2018年、アメリカ ラトガース大学ビジネススクールのキム・エギョン氏と、カナダ トロント大学スカボロー校のサム・J・マグリオ氏との共同執筆による、幸せを求めることが、時間の有効性の認識にどのような影響を与えるかを調べた研究結果が発表されました。
研究の1つには、170人の学部生が参加しました。
学生たちは次の4つのグループに振り分けられました。
Aグループ:映画を見ながら幸せを感じるよう指示され、Mr.Beanのコメディ映画を視聴
Bグループ:映画を見ながら幸せを感じるよう指示され、橋梁建設の真面目な映画を視聴
Cグループ:映画を見ている間は自然な感情に身を任せるよう指示され、Mr.Beanのコメディ映画を視聴
Dグループ:映画を見ている間は自然な感情に身を任せるよう指示され、橋梁建設の真面目な映画を視聴
映画を観た後、質問に答えてもらいました。
結果、次のようなことがわかりました。
1、幸せを感じるよう指示されたグループは、指示を達成するには時間が足りないことに焦り、幸せを感じなくなっていました。

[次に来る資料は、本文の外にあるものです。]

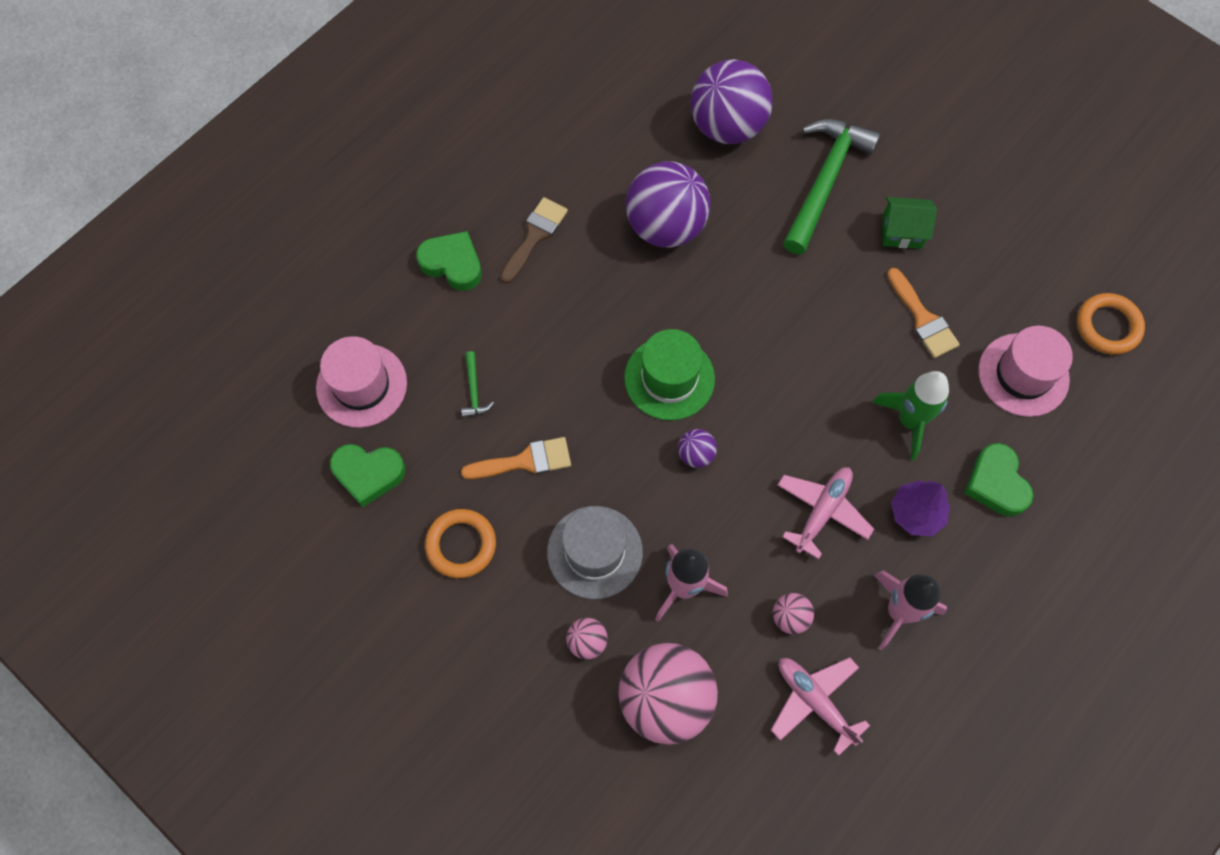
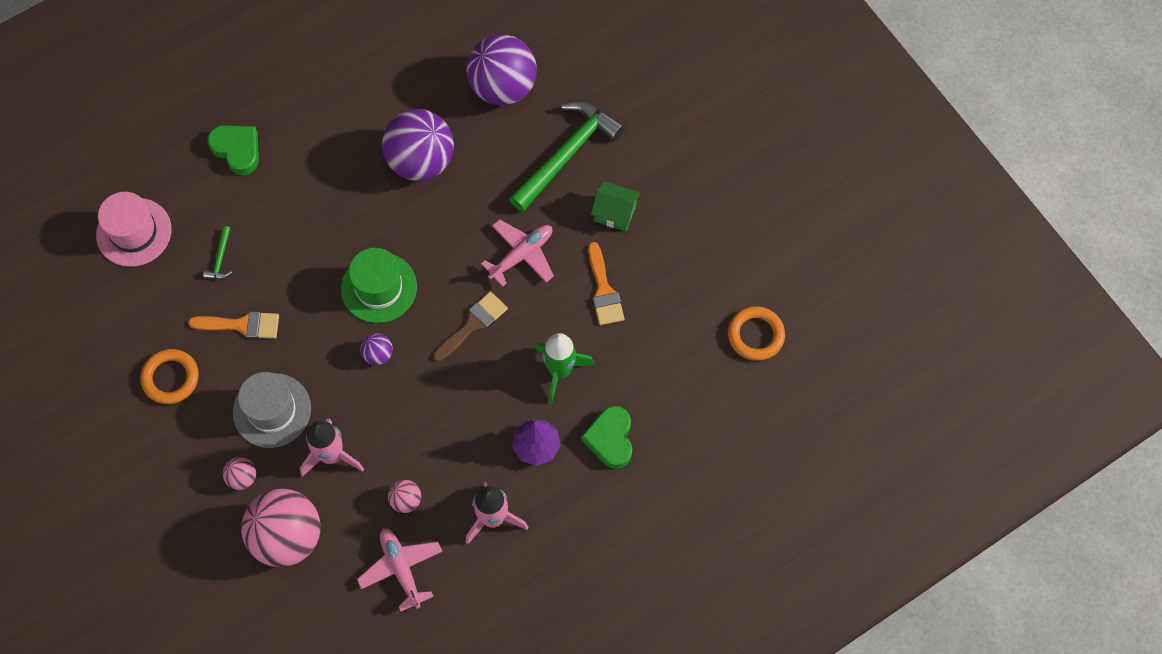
camera: 15 degrees right, 0 degrees up
green heart [330,444,406,507] -> none
brown brush [500,197,568,284] -> brown brush moved to [433,291,508,362]
pink plane [777,467,874,560] -> pink plane moved to [481,219,554,287]
pink hat [978,326,1073,417] -> none

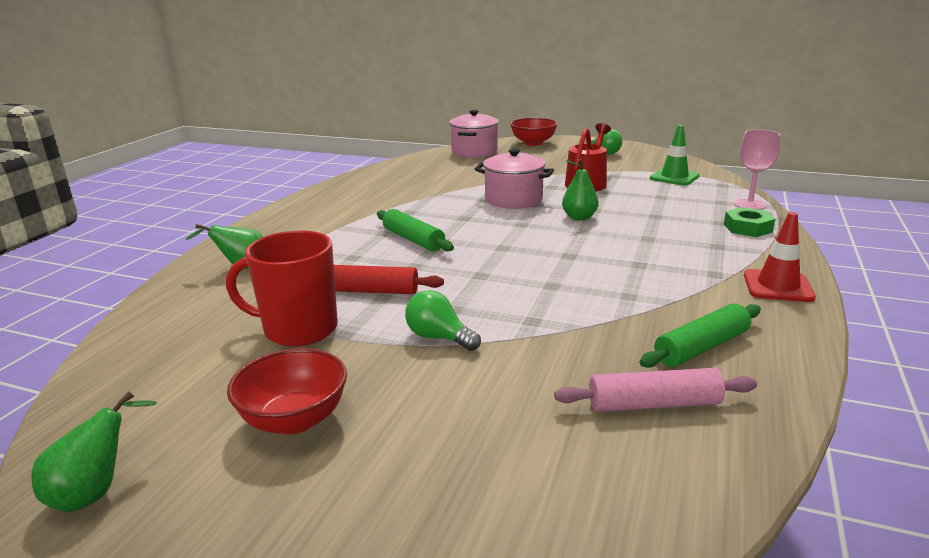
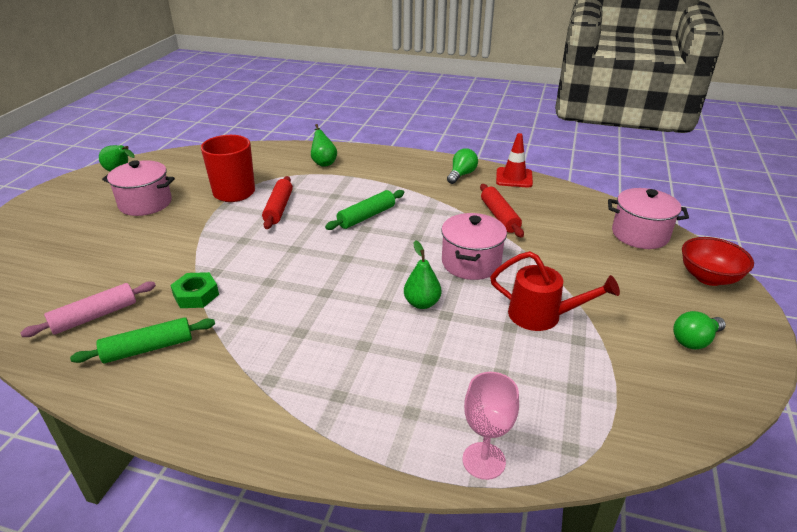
camera: 85 degrees right, 10 degrees up
red bowl [227,348,347,435] -> pink pot [102,160,175,216]
green light bulb [405,290,481,351] -> green light bulb moved to [447,148,478,184]
pink rolling pin [554,368,757,412] -> pink rolling pin turned 60 degrees clockwise [20,281,156,337]
green rolling pin [639,304,761,368] -> green rolling pin turned 75 degrees counterclockwise [70,317,215,363]
green traffic cone [650,125,700,185] -> none
green nut [724,207,775,237] -> green nut moved to [170,272,219,308]
red traffic cone [744,212,816,302] -> red traffic cone moved to [496,133,533,187]
none -> red rolling pin [480,184,524,238]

2、対照的に、自然な感情に身を任せるよう指示されたグループは、そのような焦りを感じることはなく、結果的に幸せになっていました。
3、今回の研究で、幸福の追求が皮肉にも幸福感を損なうことが示唆されました。
4、幸せを、追求し続けなくてはならない目標として設定すると、時間が足りなく感じられて焦りが生じてしまいます。
5、幸福を追求するという際限のない目標を気にしないことで、結果的に心の余裕が出来、幸福感が高まるかもしれません。
6、私たちは皆立ち止まって、自身の成果を楽しむ時間が必要であることを思い出すべきでしょう。
出典:Psychonomic Bulletin & Review
https://link.springer.com/article/10.3758/s13423-018-1436-7
驚きで言葉を失う研究結果です。
「幸福を追求する」という目標を意識すると、かえって不幸になってしまうなんて切なすぎます。
確かに、すでに幸福だったら、そもそも幸福を追求しませんよね。
すでに得ているものを、これから頑張って得ていこうとは思いませんから。
つまり幸せって「追求する」ものではなく、自分の心が「なる」ものであるということ。
仕事と家事と育児に追われる毎日が幸せなのかどうか?
それは自分が決める事であって、頑張って獲得するものでも、他人に評価されるものでもないということになります。
子育てをしていると、次々に珍事が起きて飽きる暇すらありません。
確かに大変だし、毎回苦労するのですけれども、不幸とは言えませんね。
そう考えると、土台の部分では幸せなのですが、忙しすぎて最近忘れてしまっていたことに気づいて反省しました。
現実世界がどうであれ、心の中はいつも幸せでいたいものです。